The Ties That Blind US

Romney and Gingrich.

In this modern world of supposed transparency in all things, it’s sometimes hard to see the correlation between seemingly random events. Butterfly wings in Africa and all that. We couldn’t help but notice that the morning after Mayor Bloomberg condemned the Morning After pill (also known as Plan B, for Barack Obama, who wants all children to have lots of unprotected sex), the stock market started to rise again after some devastating trading on Friday and Monday. Could it be that a certain cadre of finance professionals, crazed over their inability to get back on the dating scene after leaving an incomprehensible, rambling messages to a stranger they met at the Philharmonic (check the Internet if you don’t know what we’re talking about) have decided that as long as they’re not having sex, no one in the world should either? They’re probably outliers, granted, but it could explain what we’re seeing here.

Elsewhere, the strangely similar circular winding of Paul Krugman’s Times op-eds about the euro and economic depression and Frank Bruni’s nostalgic ramblings betray a distinct possibility that Jill Abramson is hedging her bets, mixing and matching convolution with complexity and hoping that one or the other will appeal. (We find one more entertaining than the other, and we’re not gonna say which. But we’d like to suggest a co-bylined column, if only to marvel at the results.)

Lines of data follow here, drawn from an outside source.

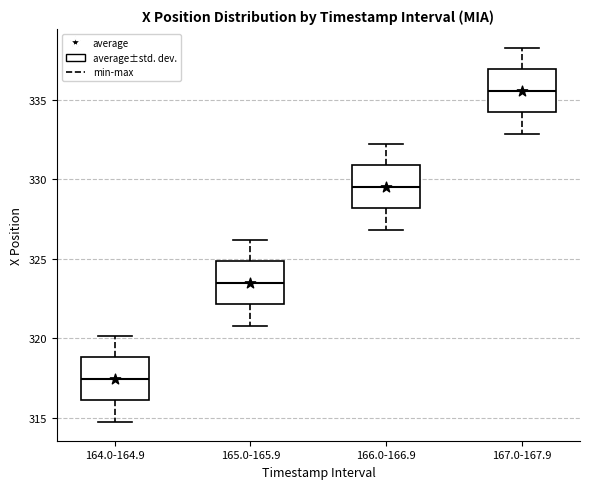

Where does the lower whisker of the box for 166.0-166.9 end on the y-axis? The values are not printed on the chart, so give them approximately, as read against the axis.

327.0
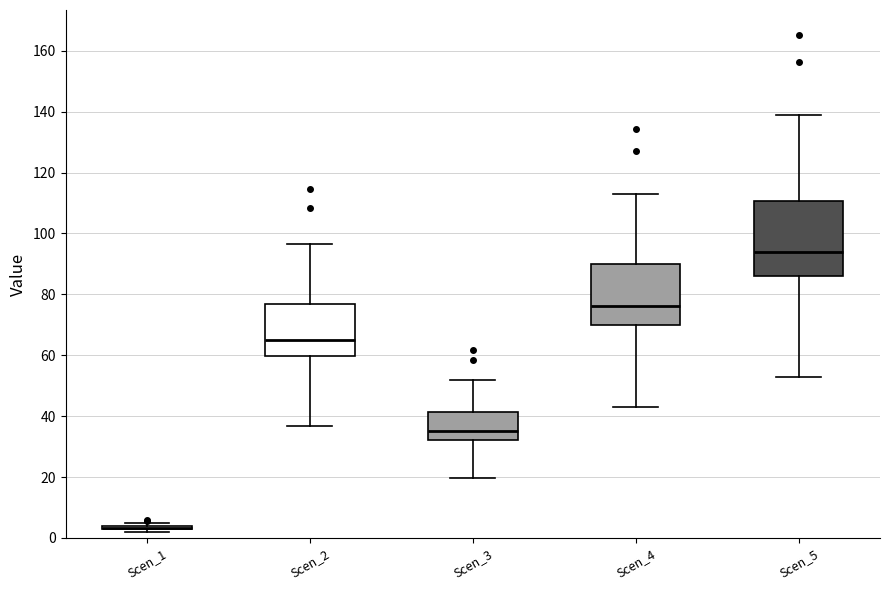

Reading left to right, read every box against the y-axis: the position of its median line, the range the box covers, and the ends of its whiskers. The values are not printed on the chart, so give them approximately, as read against the axis.

Scen_1: box collapsed to a line at 4, whiskers 2 to 4
Scen_2: median 66, box 60 to 76, whiskers 36 to 96
Scen_3: median 36, box 32 to 42, whiskers 20 to 52
Scen_4: median 76, box 70 to 90, whiskers 42 to 112
Scen_5: median 94, box 86 to 110, whiskers 52 to 138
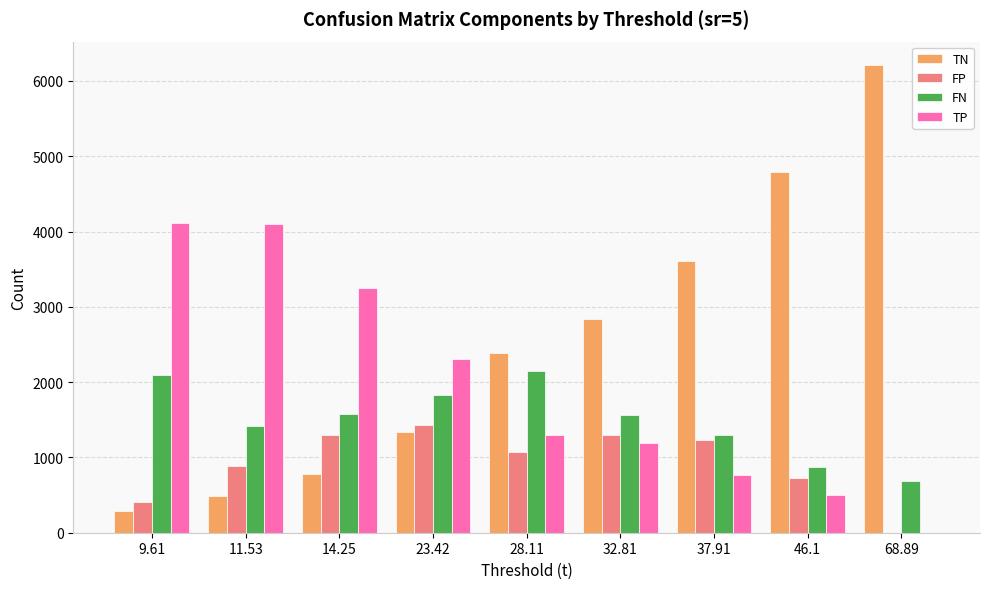

At which label is FN closest to 1417?

11.53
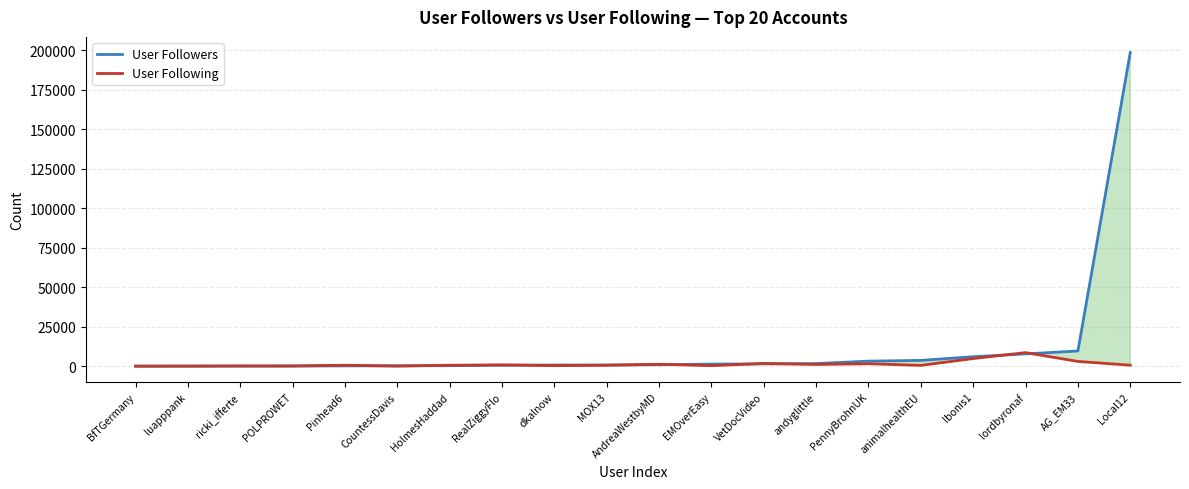

Reading left to right, list all the values displayed in this chart.

User Followers: 48	69	76	98	233	291	355	628	771	796	938	1345	1482	1697	3227	3697	6015	7808	9655	198675
User Following: 46	81	189	194	639	81	645	870	394	613	1247	361	1759	1123	1571	542	4866	8617	3043	651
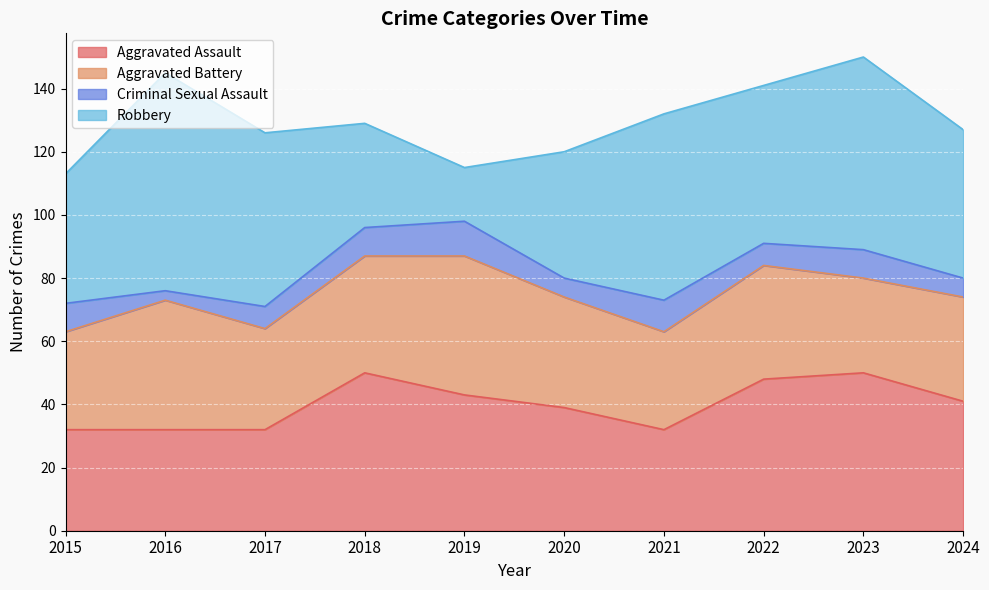

Does the chart display data point markers on the line(s)?

No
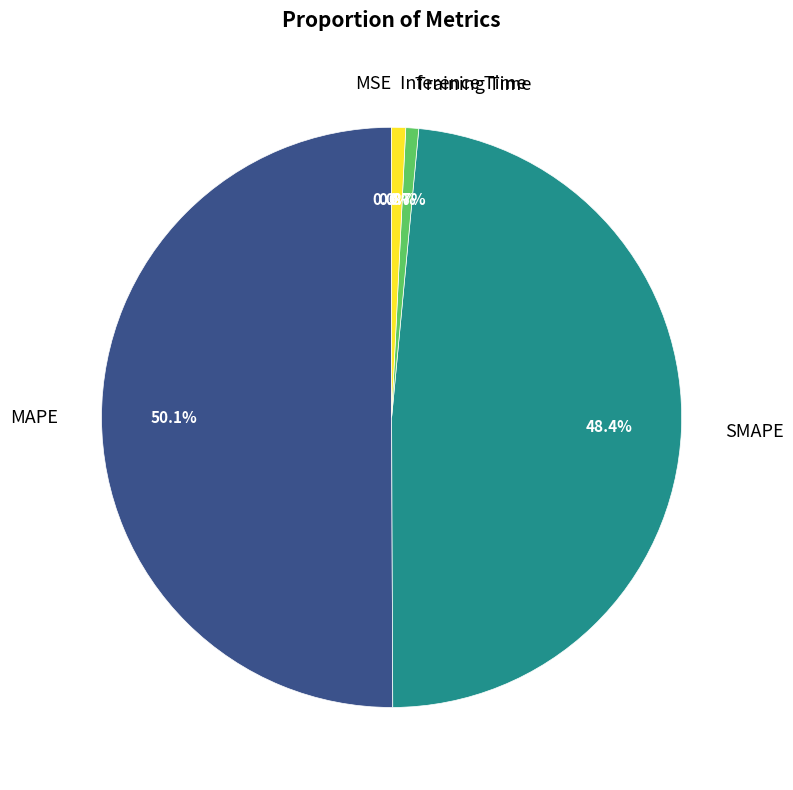

What percentage do Training Time and Inference Time together represent?

1.5%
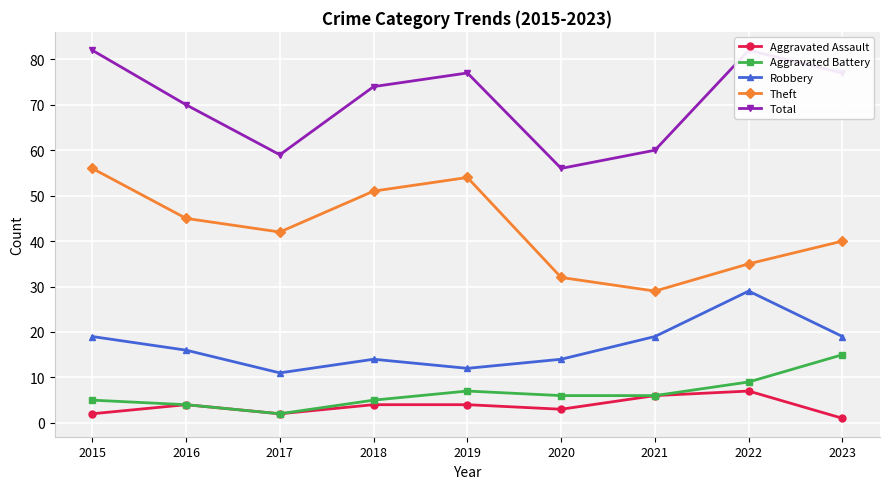

What is the difference between the second highest and minimum values in the Theft series?

25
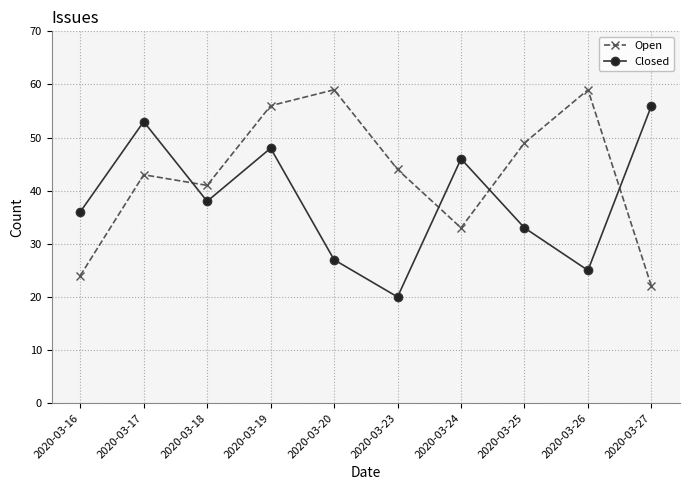

In Closed, how many points are higher than both neighbors (excluding endpoints)?

3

And speaking of bets, here’s a relationship we can explain: Newt Gingrich is suddenly winning this Republican primary, while Rick Perry has gone up a notch on the bonkers scale. Not only does the Texas governor’s new anti-gay “Strong” ad rip off the musical stylings of Aaron Copland, a gay composer, but he’s induced a heretofore unknown wild betting streak in Mormon candidate and ultimate Highlander foe, Mitt Romney. The bet was initiated after Governor Perry needled Mr. Romney about some chapters taken out of his second book, No Apologies and had Mr. Romney so hopping mad that he put $10k on the table to prove that he never suggested a national mandate on health care. The obvious result of this is that we all realize that underneath that cool exterior, Mitt Romney probably has more in common with than Rick Perry (a strong correlation, shall we say) than possible use of similar hair product, making Mr. Gingrich the only viable horse left in this race. And now per their previous arrangement, Mr. Gingrich would like to nominate Governor Perry to be his vice-presidential candidate. Butterfly wings, etc.